STABILIZED WHIPPING CREAM
In the bowl of your stand mixer pour the heavy cream into the bowl and place in the refrigerator to chill bowl and cream.
In a small microwaveable bowl combine the cold water and agar agar or gelatin into the bowl and whisk to combine, keep whisking until the mixture is thick and looks dissolved.
Place in microwave for 10 seconds until warm and continue to mix until cool. It should thicken slightly and not look grainy but smooth and syrup like.
Put the chilled bowl of cream onto the mixer and on medium high speed with a whisk attachment, whisk until almost at soft peak. Add in the sugar slowly to the thick cream, and when it is at the soft peak stage slowly drizzle in the agar agar mixture into the cream until it thickens to desired constancy, I stopped at stiff peaks.

ASSEMBLY
Stabilized whipping cream (above)
Kasutera sponge (above)

1 pint of strawberries, hulled, washed and halved.

In the same container that was used to bake the sponge, line it with wax paper leaving an over hang enough to lift out the cake when assembled and chilled.
Cut the sponge in half as evenly as possible. Place half of the sponge cake in the bottom of the pan. Layer a very thin layer of the whipped cream on top of the sponge.
Arrange the strawberry halves around the entire pan. You can arrange them how ever you wish. I stood them up on the bases.
Layer 2/3 of the cream over the strawberries until you are unable to see the tops through the cream.
Add the last layer of sponge on top of the cream and gently push down to spread the cream in between the berries.
Using 1/2 of the remaining cream spread a thin layer on top of the sponge cake in an even flat layer. Refrigerate for 3-4 hours, You can use the remaining cream to pipe a decoration along the edge of the cake when ready to serve.

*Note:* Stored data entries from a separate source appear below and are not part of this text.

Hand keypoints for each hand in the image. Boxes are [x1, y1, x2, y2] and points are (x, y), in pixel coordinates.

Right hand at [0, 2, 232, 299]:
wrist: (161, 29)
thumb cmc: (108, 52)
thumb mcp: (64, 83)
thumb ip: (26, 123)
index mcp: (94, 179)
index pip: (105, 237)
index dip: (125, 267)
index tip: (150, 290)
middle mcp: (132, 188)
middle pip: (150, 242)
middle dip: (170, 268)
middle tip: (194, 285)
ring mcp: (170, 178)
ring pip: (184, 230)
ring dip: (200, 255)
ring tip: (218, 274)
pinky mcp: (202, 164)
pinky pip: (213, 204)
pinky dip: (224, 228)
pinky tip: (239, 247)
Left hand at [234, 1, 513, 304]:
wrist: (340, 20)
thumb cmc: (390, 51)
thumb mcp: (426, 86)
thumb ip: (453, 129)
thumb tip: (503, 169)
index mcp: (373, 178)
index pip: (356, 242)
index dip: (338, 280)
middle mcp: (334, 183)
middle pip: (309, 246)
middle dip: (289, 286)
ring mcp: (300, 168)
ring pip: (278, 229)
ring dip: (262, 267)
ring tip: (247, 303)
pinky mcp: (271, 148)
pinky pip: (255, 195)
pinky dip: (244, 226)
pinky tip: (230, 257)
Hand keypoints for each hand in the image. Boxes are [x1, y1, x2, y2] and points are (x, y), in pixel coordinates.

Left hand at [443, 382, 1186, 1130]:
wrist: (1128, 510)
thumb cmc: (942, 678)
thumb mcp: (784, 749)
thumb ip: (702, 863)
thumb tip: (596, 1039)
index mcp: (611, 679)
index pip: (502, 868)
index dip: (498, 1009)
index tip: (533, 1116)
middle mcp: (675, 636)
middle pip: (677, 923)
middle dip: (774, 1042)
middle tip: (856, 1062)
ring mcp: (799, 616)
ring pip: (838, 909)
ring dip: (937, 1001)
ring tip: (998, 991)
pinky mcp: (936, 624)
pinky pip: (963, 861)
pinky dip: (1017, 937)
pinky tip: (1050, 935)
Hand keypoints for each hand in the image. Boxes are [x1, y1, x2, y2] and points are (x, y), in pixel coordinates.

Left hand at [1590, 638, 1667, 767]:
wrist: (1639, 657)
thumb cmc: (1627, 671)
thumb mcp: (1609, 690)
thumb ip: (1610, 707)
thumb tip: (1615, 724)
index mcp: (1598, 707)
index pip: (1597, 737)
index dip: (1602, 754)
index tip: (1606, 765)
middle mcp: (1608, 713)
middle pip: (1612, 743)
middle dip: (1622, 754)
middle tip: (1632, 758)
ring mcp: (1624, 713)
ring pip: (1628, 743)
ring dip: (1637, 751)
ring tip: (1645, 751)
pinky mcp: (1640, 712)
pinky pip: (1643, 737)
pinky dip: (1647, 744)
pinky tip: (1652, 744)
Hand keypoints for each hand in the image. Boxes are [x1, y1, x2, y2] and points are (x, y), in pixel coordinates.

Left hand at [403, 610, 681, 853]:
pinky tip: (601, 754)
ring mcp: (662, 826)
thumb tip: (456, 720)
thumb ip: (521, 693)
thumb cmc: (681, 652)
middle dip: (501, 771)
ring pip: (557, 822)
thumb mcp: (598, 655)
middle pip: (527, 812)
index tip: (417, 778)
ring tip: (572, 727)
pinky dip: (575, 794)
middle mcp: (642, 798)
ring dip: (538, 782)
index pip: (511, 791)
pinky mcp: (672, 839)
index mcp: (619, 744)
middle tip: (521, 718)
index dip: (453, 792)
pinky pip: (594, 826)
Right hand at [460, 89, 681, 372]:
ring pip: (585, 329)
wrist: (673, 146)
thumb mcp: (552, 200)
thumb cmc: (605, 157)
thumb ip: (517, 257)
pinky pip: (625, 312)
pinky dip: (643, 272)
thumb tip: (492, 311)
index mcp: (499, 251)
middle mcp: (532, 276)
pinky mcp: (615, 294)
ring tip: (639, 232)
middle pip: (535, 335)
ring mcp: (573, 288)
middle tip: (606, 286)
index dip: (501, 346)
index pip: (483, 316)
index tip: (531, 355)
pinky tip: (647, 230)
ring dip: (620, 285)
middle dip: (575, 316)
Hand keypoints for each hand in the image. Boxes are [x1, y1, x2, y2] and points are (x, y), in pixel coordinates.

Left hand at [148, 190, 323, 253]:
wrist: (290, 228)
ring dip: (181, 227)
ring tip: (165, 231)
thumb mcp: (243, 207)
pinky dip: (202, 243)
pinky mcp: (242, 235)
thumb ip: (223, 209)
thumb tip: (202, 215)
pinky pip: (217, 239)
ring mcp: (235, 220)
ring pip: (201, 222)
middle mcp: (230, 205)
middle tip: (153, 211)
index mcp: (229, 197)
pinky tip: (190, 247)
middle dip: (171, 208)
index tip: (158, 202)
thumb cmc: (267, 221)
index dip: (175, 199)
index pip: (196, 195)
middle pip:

When ready to serve. Place your cake container next to your serving platter, and gently lift it out of the pan (or remove sides if you chose to use a spring form pan) and place on the platter. With a kitchen assistant and a large flat angled spatula you can then gently peel down the sides of the paper and lift the cake to remove the parchment on the bottom. At this point you have an option to use the remaining cream to pipe a decoration along the edge of the cake. Gently slice and decorate with extra cream and berries.